Kentucky abortion advocates fear losing services once several U.S. Supreme Court rulings come down. - Photo: Claudio Schwarz, Unsplash
Photo: Claudio Schwarz, Unsplash
Kentucky abortion advocates fear losing services once several U.S. Supreme Court rulings come down.

The U.S. Supreme Court is expected to issue a ruling related to the Texas six-week abortion ban this week, and hears arguments Dec. 1 in a Mississippi case experts say could challenge the 1973 decision in Roe v. Wade.

Tamara Weider, Kentucky state director for Planned Parenthood Alliance Advocates, said Kentuckians' already restricted access to abortion is at risk. She cites state lawmakers' passage earlier this year of a constitutional amendment making it easier to ban abortion in the state if Roe v. Wade is overturned.

"This 'no right to abortion' amendment does not have any exemptions for rape, for incest, for sexual assault or fetal anomaly, or even life of the mother," Weider pointed out.

Kentuckians will vote on the constitutional amendment next November. House Bill 91 would create a new section of Kentucky's Constitution stating the Commonwealth does not secure or protect a right to or funding of abortion. Alabama, Louisiana, Tennessee and West Virginia have enacted similar amendments

Weider explained Kentucky law requires women be given counseling and wait 24-hours before an abortion. It also requires providers to perform an ultrasound and explain to the patient what it depicts. Weider said the Texas lawmakers' six-week abortion ban is a template for other states seeking to pass similar measures.

"We've heard from legislators in Frankfort," Weider noted. "They do intend to bring about some version of the Texas bill. What that looks like is yet to be determined because they haven't pre-filed anything."

Weider sees the Mississippi case as a pivotal moment for abortion access nationwide. 'Dobbs versus Jackson' involves a law which bans all abortions after 15 weeks, before fetal viability, which medical experts say occurs at 24 weeks of gestation. Weider noted a similar Kentucky law was struck down in 2019.

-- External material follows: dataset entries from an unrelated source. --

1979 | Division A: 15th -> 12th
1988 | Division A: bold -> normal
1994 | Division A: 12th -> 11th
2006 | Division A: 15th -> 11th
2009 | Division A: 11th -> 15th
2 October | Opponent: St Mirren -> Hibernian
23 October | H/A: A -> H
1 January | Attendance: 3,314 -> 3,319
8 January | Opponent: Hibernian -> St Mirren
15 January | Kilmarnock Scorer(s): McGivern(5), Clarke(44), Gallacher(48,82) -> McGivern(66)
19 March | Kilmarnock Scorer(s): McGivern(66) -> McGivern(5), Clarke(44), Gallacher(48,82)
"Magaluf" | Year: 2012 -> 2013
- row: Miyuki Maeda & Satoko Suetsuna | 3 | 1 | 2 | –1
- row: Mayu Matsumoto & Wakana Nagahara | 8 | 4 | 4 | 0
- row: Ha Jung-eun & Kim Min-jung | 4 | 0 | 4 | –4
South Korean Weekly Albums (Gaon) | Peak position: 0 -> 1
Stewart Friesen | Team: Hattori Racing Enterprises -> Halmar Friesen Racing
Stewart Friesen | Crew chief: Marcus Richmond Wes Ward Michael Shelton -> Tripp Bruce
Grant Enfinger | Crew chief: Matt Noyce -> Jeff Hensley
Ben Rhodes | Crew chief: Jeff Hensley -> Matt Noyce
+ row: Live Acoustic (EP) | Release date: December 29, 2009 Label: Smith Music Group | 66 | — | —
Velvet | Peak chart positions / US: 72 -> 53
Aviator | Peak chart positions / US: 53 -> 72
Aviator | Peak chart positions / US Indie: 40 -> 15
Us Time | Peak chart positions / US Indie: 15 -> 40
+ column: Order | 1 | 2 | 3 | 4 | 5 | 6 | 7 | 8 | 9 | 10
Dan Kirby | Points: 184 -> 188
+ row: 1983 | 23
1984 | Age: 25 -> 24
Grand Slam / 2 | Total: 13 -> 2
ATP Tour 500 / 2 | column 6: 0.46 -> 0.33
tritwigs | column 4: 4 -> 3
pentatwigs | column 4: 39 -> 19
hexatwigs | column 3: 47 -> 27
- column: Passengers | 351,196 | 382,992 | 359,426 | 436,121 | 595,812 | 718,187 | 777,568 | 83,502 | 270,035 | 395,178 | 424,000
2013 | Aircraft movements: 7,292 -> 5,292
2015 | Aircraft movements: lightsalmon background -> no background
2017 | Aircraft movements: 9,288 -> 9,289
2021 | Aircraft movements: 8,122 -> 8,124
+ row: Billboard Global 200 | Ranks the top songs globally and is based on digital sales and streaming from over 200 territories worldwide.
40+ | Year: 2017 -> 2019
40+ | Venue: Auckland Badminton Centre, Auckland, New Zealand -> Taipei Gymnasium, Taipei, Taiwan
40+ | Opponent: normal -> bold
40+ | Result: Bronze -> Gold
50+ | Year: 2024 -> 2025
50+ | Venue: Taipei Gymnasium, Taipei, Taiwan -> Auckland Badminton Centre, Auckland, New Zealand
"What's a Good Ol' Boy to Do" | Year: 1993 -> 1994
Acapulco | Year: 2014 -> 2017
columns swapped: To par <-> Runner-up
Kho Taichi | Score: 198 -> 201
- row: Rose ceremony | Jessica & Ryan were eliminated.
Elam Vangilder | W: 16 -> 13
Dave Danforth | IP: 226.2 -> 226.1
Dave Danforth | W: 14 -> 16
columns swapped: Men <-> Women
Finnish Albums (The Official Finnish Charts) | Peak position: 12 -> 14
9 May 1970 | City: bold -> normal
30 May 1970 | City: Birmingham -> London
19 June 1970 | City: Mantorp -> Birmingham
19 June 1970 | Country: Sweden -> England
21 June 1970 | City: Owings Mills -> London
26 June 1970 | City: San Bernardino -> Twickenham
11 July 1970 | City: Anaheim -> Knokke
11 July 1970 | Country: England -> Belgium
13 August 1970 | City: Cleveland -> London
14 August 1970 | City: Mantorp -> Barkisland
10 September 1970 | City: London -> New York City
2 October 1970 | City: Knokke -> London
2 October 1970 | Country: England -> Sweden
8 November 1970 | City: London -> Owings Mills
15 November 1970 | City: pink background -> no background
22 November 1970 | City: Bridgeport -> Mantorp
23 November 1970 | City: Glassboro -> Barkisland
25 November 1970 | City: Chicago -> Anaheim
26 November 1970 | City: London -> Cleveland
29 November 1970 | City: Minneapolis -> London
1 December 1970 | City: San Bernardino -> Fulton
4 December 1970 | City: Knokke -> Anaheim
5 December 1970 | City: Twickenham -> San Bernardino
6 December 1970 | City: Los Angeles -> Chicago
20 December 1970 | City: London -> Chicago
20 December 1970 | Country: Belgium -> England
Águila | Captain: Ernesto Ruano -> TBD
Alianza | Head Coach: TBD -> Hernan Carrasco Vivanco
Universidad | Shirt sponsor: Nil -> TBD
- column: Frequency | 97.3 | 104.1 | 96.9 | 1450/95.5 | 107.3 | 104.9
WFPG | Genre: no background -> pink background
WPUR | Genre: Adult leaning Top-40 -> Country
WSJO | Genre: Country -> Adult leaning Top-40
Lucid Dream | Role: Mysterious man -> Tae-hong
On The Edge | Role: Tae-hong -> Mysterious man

"I think that it's very safe to say that we are going to see, legislatively, a complete and utter attack on what's left of access," Weider projected.

In a recent poll by the Washington Post and ABC, 60% of Americans said they believe the Roe v. Wade decision should be upheld, and 27% believe the Supreme Court should overturn it. Three-quarters of respondents said abortion decisions should be left to women and their doctors.